通勤ラッシュにはまだ早い時間、駅前を通ると、フェンス沿いに立って、下を走る線路を見下ろしている女性がいました。
人影はまだまばら。
寒いばかりの駅前に、防寒の上着を羽織った女性は、川に立つシラサギのように、動かず立っていました。
ー きっと、受験に向かう子供さんを見送っているんだ。
山を削って造成した団地のふもとを線路が走っているので、フェンス越しに覗くと、ちょうど駅のホームが見下ろせます。
わたしも何度か同じ場所に立って、今の彼女と同じように、誰かを見送りました。
受験に向かう子供。遊びに来て帰っていく母。
こんな場所からわたしが見送っているとわからず、死角になる場所で電車を待って、フェンスからは姿が見えないこともあります。

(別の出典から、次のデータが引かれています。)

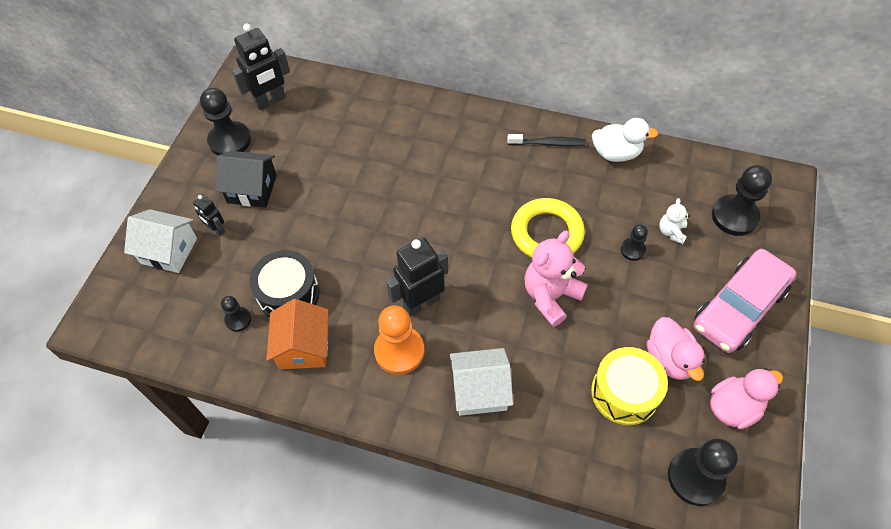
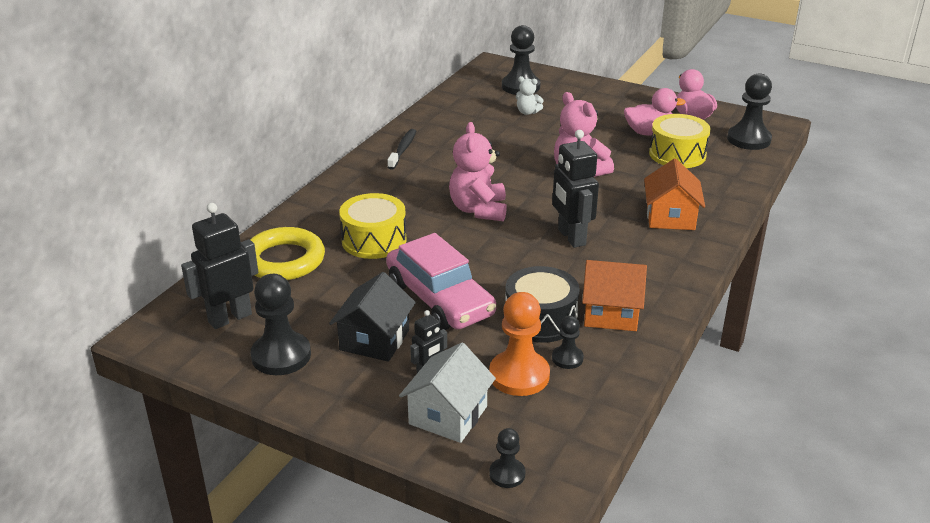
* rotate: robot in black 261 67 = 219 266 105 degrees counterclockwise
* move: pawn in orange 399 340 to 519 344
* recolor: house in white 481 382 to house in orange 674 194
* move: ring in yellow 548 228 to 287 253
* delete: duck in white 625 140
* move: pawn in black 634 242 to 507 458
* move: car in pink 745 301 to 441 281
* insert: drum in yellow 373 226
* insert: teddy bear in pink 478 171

でも、見えても見えなくても、電車が見えなくなってしまうまで、ずっと見送っていました。
きっと彼女も今、同じ気持ちでそこに立っているのだろうな。
がんばれ、がんばれ。
知り合いではない、通りすがりに後ろ姿を見ただけの人ですが、彼女にだか、勝手に想像した子供さんにだかわからないけれど、そう思いながら駅を離れました。